Rand Paul: Louisville is Still Segregated
Rand Paul says he’s too exhausted to appear on Meet The Press tomorrow, but he’s not too exhausted to give interviews to the local Kentucky press, and he says Louisville is still segregated. Which means the Civil Rights Act didn’t work. (In Rand’s private universe, that is.)
And in the same interview, he comes out against school desegregation.
Despite the race-tinged firestorm of recent days, Paul delved into racial matters in Louisville, Kentucky’s largest city.
“Louisville still is segregated. You think? In a way? Not officially, but there still is a large degree of ethnic separation of people in Louisville,” Paul said, “The government hasn’t fixed it and as a consequence I think there are educational disparities in Louisville. busing hasn’t necessarily worked.

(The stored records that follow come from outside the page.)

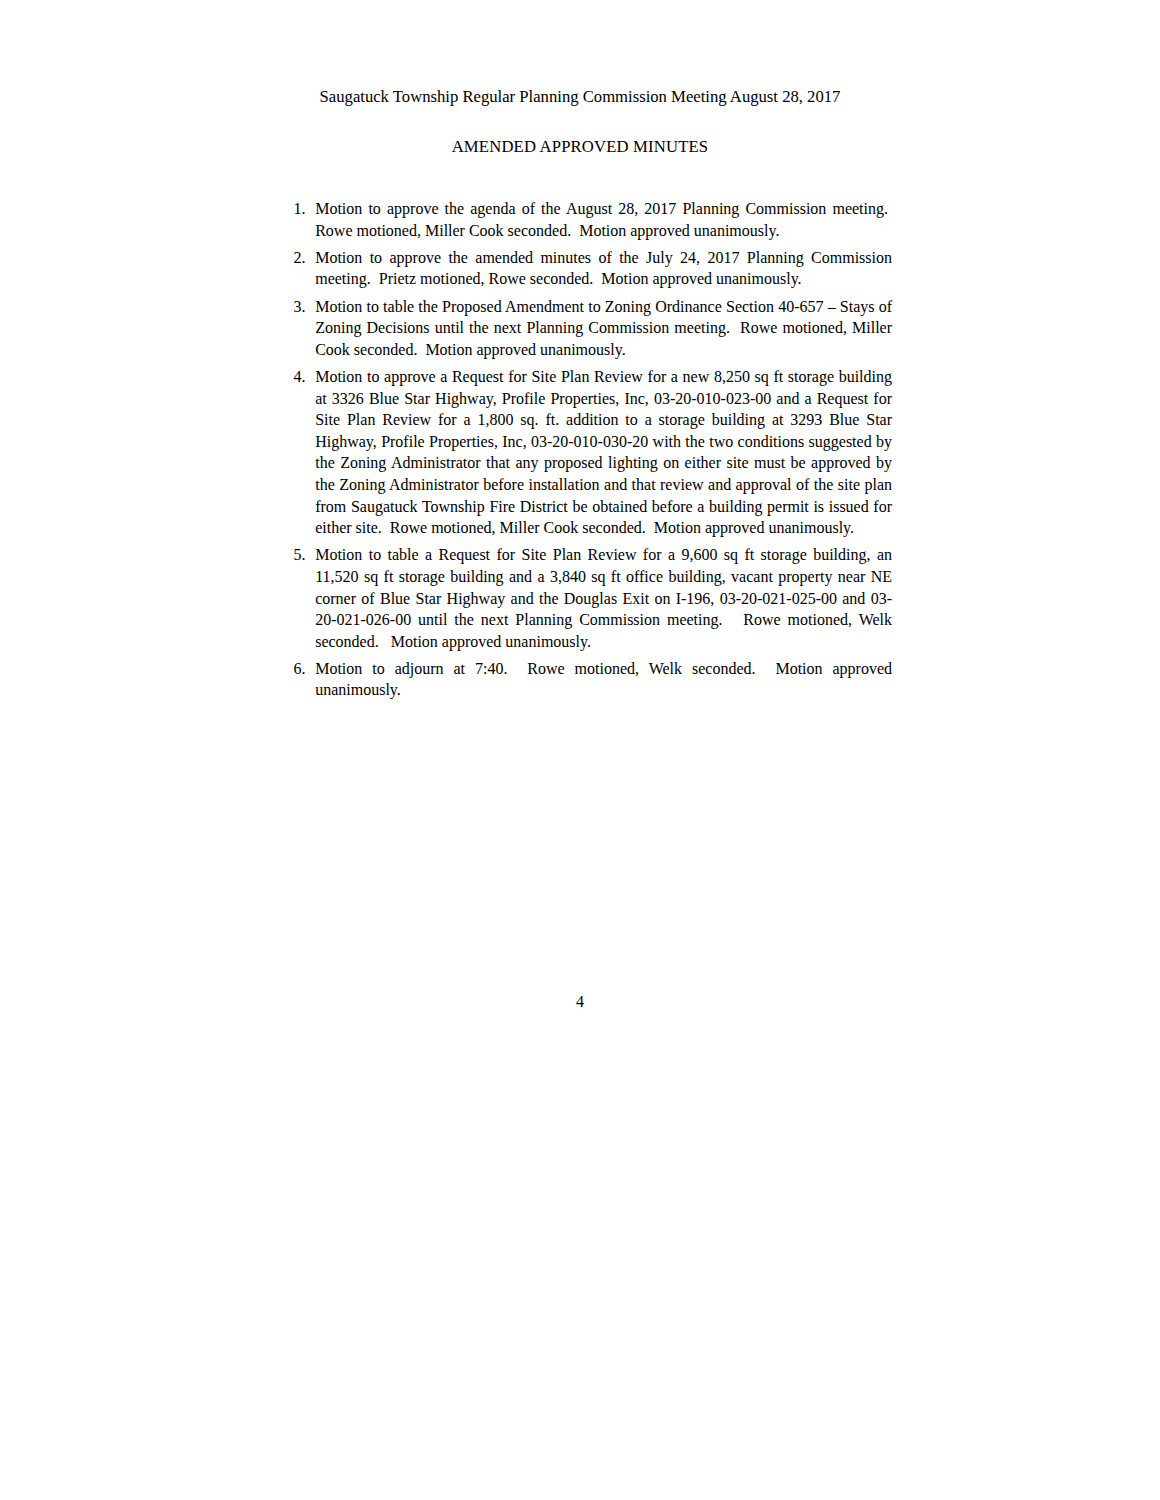Saugatuck Township Regular Planning Commission Meeting August 28, 2017
AMENDED APPROVED MINUTES
Motion to approve the agenda of the August 28, 2017 Planning Commission meeting. Rowe motioned, Miller Cook seconded. Motion approved unanimously.
Motion to approve the amended minutes of the July 24, 2017 Planning Commission meeting. Prietz motioned, Rowe seconded. Motion approved unanimously.
Motion to table the Proposed Amendment to Zoning Ordinance Section 40-657 – Stays of Zoning Decisions until the next Planning Commission meeting. Rowe motioned, Miller Cook seconded. Motion approved unanimously.
Motion to approve a Request for Site Plan Review for a new 8,250 sq ft storage building at 3326 Blue Star Highway, Profile Properties, Inc, 03-20-010-023-00 and a Request for Site Plan Review for a 1,800 sq. ft. addition to a storage building at 3293 Blue Star Highway, Profile Properties, Inc, 03-20-010-030-20 with the two conditions suggested by the Zoning Administrator that any proposed lighting on either site must be approved by the Zoning Administrator before installation and that review and approval of the site plan from Saugatuck Township Fire District be obtained before a building permit is issued for either site. Rowe motioned, Miller Cook seconded. Motion approved unanimously.
Motion to table a Request for Site Plan Review for a 9,600 sq ft storage building, an 11,520 sq ft storage building and a 3,840 sq ft office building, vacant property near NE corner of Blue Star Highway and the Douglas Exit on I-196, 03-20-021-025-00 and 03-20-021-026-00 until the next Planning Commission meeting. Rowe motioned, Welk seconded. Motion approved unanimously.
Motion to adjourn at 7:40. Rowe motioned, Welk seconded. Motion approved unanimously.
4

“But I think there are some things that could have worked. For example, I’ve talked to people in Louisville who tell me the civil rights issue of our era is school choice and education, letting kids in every part of the community decide where they want to go to school voluntarily. Let them choose to go to a school anywhere, not necessarily through forced busing but in choosing what school they go to. And that makes schools more competitive. It helps schools to be better. It helps kids of all socioecomnic and all racial backgrounds choose what edication to get.”
One thing the nomination of Rand Paul has definitely achieved — it’s showing Americans just how far out of mainstream thought libertarians are. Libertarians like Rand Paul and his father Ron are absolutists, and any form of political absolutism is profoundly anti-human. That’s why Rand Paul can say “accidents happen” about the BP disaster — because he has no empathy at all for the millions of people whose lives will be affected by it. It’s the same reason why he is an anti-abortion fanatic, despite his lip service to libertarianism — because he has no empathy for human beings. His ideology rules his world view, and human beings play a very small part in it.